Transcribed page contents:
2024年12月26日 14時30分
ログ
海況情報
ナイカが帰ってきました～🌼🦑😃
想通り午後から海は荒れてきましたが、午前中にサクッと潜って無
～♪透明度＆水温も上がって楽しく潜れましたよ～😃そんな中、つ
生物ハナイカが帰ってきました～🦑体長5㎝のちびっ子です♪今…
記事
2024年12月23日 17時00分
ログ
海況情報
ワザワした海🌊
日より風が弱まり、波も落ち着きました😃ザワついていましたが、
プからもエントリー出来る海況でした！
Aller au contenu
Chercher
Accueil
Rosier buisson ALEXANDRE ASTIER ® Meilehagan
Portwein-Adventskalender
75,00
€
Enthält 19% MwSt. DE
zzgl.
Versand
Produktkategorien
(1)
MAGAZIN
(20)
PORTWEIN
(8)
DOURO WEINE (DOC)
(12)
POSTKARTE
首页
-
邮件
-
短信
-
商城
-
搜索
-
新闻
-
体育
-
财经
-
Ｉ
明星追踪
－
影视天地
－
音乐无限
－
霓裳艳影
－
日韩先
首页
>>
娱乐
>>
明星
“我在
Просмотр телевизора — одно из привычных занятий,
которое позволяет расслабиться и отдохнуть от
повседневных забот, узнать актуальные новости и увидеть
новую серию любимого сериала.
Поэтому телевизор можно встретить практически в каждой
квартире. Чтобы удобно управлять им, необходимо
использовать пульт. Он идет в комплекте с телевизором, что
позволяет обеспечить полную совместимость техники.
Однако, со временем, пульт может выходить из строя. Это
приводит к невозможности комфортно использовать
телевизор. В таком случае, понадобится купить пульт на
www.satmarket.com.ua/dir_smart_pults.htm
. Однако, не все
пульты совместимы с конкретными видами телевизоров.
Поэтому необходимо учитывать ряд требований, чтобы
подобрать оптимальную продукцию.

● Activity
Retype the records above in full, exactly.

● Task response
2024年12月26日 14時30分
ログ
海況情報
ナイカが帰ってきました～🌼🦑😃
想通り午後から海は荒れてきましたが、午前中にサクッと潜って無
～♪透明度＆水温も上がって楽しく潜れましたよ～😃そんな中、つ
生物ハナイカが帰ってきました～🦑体長5㎝のちびっ子です♪今…
記事
2024年12月23日 17時00分
ログ
海況情報
ワザワした海🌊
日より風が弱まり、波も落ち着きました😃ザワついていましたが、
プからもエントリー出来る海況でした！
Aller au contenu
Chercher
Accueil
Rosier buisson ALEXANDRE ASTIER ® Meilehagan
Portwein-Adventskalender
75,00
€
Enthält 19% MwSt. DE
zzgl.
Versand
Produktkategorien
(1)
MAGAZIN
(20)
PORTWEIN
(8)
DOURO WEINE (DOC)
(12)
POSTKARTE
首页
-
邮件
-
短信
-
商城
-
搜索
-
新闻
-
体育
-
财经
-
Ｉ
明星追踪
－
影视天地
－
音乐无限
－
霓裳艳影
－
日韩先
首页
>>
娱乐
>>
明星
“我在
Просмотр телевизора — одно из привычных занятий,
которое позволяет расслабиться и отдохнуть от
повседневных забот, узнать актуальные новости и увидеть
новую серию любимого сериала.
Поэтому телевизор можно встретить практически в каждой
квартире. Чтобы удобно управлять им, необходимо
использовать пульт. Он идет в комплекте с телевизором, что
позволяет обеспечить полную совместимость техники.
Однако, со временем, пульт может выходить из строя. Это
приводит к невозможности комфортно использовать
телевизор. В таком случае, понадобится купить пульт на
www.satmarket.com.ua/dir_smart_pults.htm
. Однако, не все
пульты совместимы с конкретными видами телевизоров.
Поэтому необходимо учитывать ряд требований, чтобы
подобрать оптимальную продукцию.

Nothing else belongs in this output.